## RECORD LIST

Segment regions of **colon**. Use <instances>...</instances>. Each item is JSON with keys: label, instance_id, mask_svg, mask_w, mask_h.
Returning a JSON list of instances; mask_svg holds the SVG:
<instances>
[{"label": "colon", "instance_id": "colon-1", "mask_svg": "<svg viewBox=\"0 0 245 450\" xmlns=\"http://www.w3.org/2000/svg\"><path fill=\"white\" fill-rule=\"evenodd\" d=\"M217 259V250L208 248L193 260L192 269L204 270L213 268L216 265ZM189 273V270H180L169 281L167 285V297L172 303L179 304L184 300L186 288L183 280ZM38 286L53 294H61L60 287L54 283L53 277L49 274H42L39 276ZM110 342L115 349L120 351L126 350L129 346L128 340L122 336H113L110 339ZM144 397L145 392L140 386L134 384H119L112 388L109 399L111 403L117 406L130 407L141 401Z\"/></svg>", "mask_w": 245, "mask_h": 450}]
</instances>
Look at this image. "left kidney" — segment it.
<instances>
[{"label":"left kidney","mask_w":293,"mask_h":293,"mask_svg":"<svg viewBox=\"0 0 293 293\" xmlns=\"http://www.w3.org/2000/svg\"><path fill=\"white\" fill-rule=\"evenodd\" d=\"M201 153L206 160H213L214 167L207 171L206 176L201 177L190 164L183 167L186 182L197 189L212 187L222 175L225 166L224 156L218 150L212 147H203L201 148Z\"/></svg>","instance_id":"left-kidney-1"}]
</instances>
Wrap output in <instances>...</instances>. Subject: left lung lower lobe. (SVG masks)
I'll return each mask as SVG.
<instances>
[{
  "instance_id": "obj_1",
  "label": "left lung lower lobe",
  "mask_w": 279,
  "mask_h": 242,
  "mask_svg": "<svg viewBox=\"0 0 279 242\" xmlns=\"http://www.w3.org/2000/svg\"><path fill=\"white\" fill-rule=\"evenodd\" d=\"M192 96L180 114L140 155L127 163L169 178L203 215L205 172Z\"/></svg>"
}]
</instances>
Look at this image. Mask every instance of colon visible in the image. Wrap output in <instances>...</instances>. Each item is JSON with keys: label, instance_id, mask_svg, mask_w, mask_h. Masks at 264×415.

## WORK TO BE COMPLETED
Convert every line of the material above into a numbered list, leaving out any blank lines.

## ANSWER FOR THE TASK
1. Segment regions of **colon**. Use <instances>...</instances>. Each item is JSON with keys: label, instance_id, mask_svg, mask_w, mask_h.
2. Returning a JSON list of instances; mask_svg holds the SVG:
3. <instances>
4. [{"label": "colon", "instance_id": "colon-1", "mask_svg": "<svg viewBox=\"0 0 245 450\" xmlns=\"http://www.w3.org/2000/svg\"><path fill=\"white\" fill-rule=\"evenodd\" d=\"M217 259V250L208 248L193 260L192 269L204 270L213 268L216 265ZM189 273V270H180L169 281L167 285V297L172 303L179 304L184 300L186 288L183 280ZM38 286L53 294H61L60 287L54 283L53 277L49 274H42L39 276ZM110 342L115 349L120 351L126 350L129 346L128 340L122 336H113L110 339ZM144 397L145 392L140 386L134 384H119L112 388L109 399L111 403L117 406L130 407L141 401Z\"/></svg>", "mask_w": 245, "mask_h": 450}]
5. </instances>
6. Look at this image. "left kidney" — segment it.
7. <instances>
8. [{"label":"left kidney","mask_w":293,"mask_h":293,"mask_svg":"<svg viewBox=\"0 0 293 293\" xmlns=\"http://www.w3.org/2000/svg\"><path fill=\"white\" fill-rule=\"evenodd\" d=\"M201 153L206 160H213L214 167L207 171L206 176L201 177L190 164L183 167L186 182L197 189L212 187L222 175L225 166L224 156L218 150L212 147H203L201 148Z\"/></svg>","instance_id":"left-kidney-1"}]
9. </instances>
10. Wrap output in <instances>...</instances>. Subject: left lung lower lobe. (SVG masks)
11. I'll return each mask as SVG.
12. <instances>
13. [{
14.   "instance_id": "obj_1",
15.   "label": "left lung lower lobe",
16.   "mask_w": 279,
17.   "mask_h": 242,
18.   "mask_svg": "<svg viewBox=\"0 0 279 242\" xmlns=\"http://www.w3.org/2000/svg\"><path fill=\"white\" fill-rule=\"evenodd\" d=\"M192 96L180 114L140 155L127 163L169 178L203 215L205 172Z\"/></svg>"
19. }]
20. </instances>
21. Look at this image. Mask every instance of colon visible in the image. Wrap output in <instances>...</instances>. Each item is JSON with keys: label, instance_id, mask_svg, mask_w, mask_h. Masks at 264×415.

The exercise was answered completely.